Defense Point is continuing its subcontractor contracts with the Centers for Medicaid & Medicare Services as well as the Department of Homeland Security. Last May it opened an operation in Chandler, Ariz., to support immigration and customs enforcement.
The majority of the company’s nearly 100 employees are located on customer sites. Twenty employees are housed in the new operation in Chandler.
The company ranked No. 745 on the 2014 Inc 5,000 list of fastest-growing private companies in the U.S. “It was our first time being on the list,” says McKenzie.
He believes that Defense Point is able to attract top talent because of its attractive benefits package. The company pays 100 percent of the premium for medical insurance for employees and their families. “Through negotiating with our health-care broker we have been able to maintain 100 percent medical premiums,” McKenzie says, noting the recent rise in health-care costs, which are “going through the roof.”
The company has a “community-first” outlook with regard to its employees. “We are big on healthy community members,” McKenzie says. “If we can help them maintain their medical coverage, they will be more loyal to us and better active members of the Defense Point community.”
The company additionally provides an in-house gym and access to its computer lab area, which is open 24 hours a day, seven days a week.

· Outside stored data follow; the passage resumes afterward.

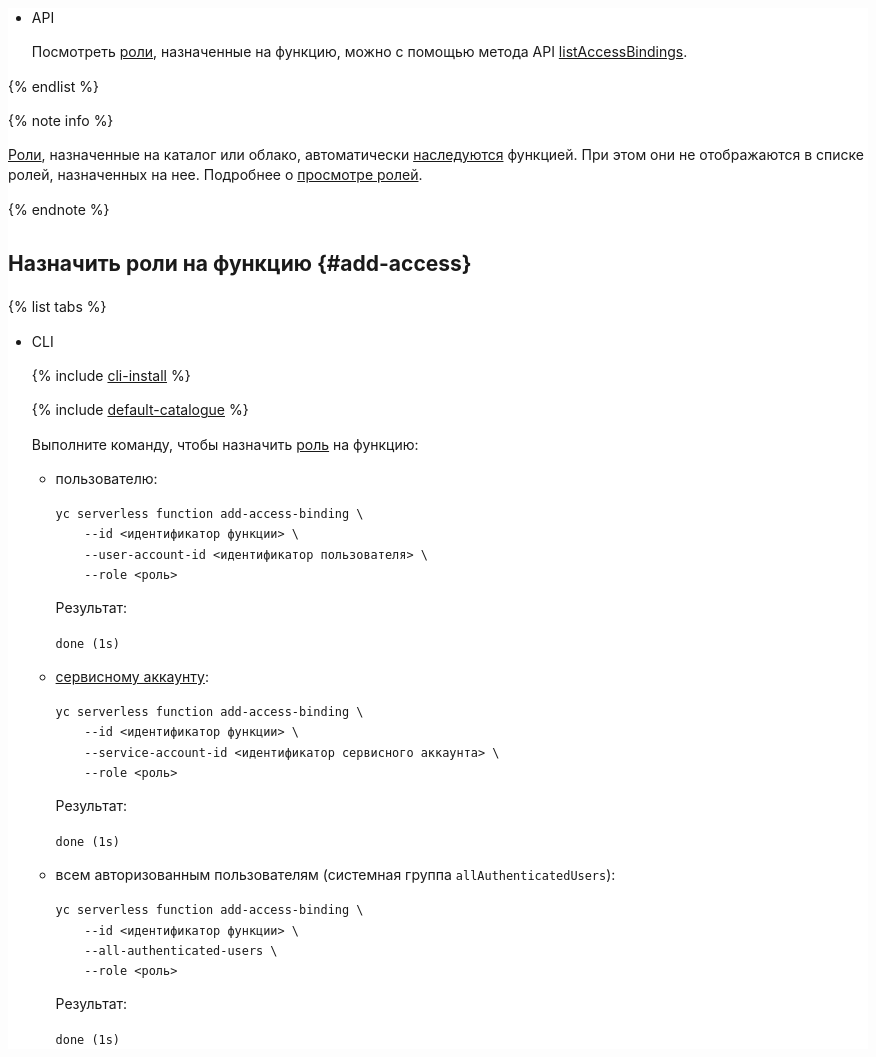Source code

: - API

    Посмотреть [роли](../security/index.md#roles), назначенные на функцию, можно с помощью метода API [listAccessBindings](../functions/api-ref/Function/listAccessBindings.md).

{% endlist %}

{% note info %}

[Роли](../security/index.md#roles), назначенные на каталог или облако, автоматически [наследуются](../../iam/concepts/access-control/index.md#inheritance) функцией. При этом они не отображаются в списке ролей, назначенных на нее. Подробнее о [просмотре ролей](../../iam/operations/roles/get-assigned-roles.md).

{% endnote %}

## Назначить роли на функцию {#add-access}

{% list tabs %}
    
- CLI 

    {% include [cli-install](../../_includes/cli-install.md) %}

    {% include [default-catalogue](../../_includes/default-catalogue.md) %}

    Выполните команду, чтобы назначить [роль](../security/index.md#roles) на функцию:

    * пользователю:
        ```
        yc serverless function add-access-binding \
            --id <идентификатор функции> \
            --user-account-id <идентификатор пользователя> \
            --role <роль>
        ```
        Результат:
        ```
        done (1s)
        ```
    * [сервисному аккаунту](../../iam/concepts/users/service-accounts.md):  
        ```
        yc serverless function add-access-binding \
            --id <идентификатор функции> \
            --service-account-id <идентификатор сервисного аккаунта> \
            --role <роль>
        ```
        Результат:
        ```
        done (1s)
        ```
    * всем авторизованным пользователям (системная группа `allAuthenticatedUsers`):
        ```
        yc serverless function add-access-binding \
            --id <идентификатор функции> \
            --all-authenticated-users \
            --role <роль>
        ```
        Результат:
        ```
        done (1s)
        ```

Defense Point continues its Shield Award program, where an employee is recognized for outstanding performance each quarter, as well as its fellows program for its technical leaders and subject-matter experts. The program covers many different areas of cybersecurity. “One of our directors also created a study group for Certified Information Systems Security Professional (CISSP), the most well-known cybersecurity certification,” McKenzie says. “We developed an online video series that he and other members of the study group put together.”
The company also has created Capture the Flag, a game on Defense Point’s website with practical cybersecurity exercises. Players gain points for each question answered correctly. “Anyone can log in and play. The goal is to bring up education so more people understand the threat,” McKenzie says.
Defense Point’s corporate culture emphasizes teamwork even though employees work in different locations. Employees get together once a quarter for events. Last year the company held a golf event in Alexandria, for example, that included miniature golf and a family barbecue. “In Arizona, we did something similar,” McKenzie says.
The company will often fly several employees out to Arizona to attend events and also fly employees in Arizona to Alexandria. “We go back and forth to perpetuate the vibe,” McKenzie says. “As we grow and have geographically dispersed employees we want to make them feel like they are part of the company. They need to see the faces of leadership. They need to know there is a company behind them that is there to help them.”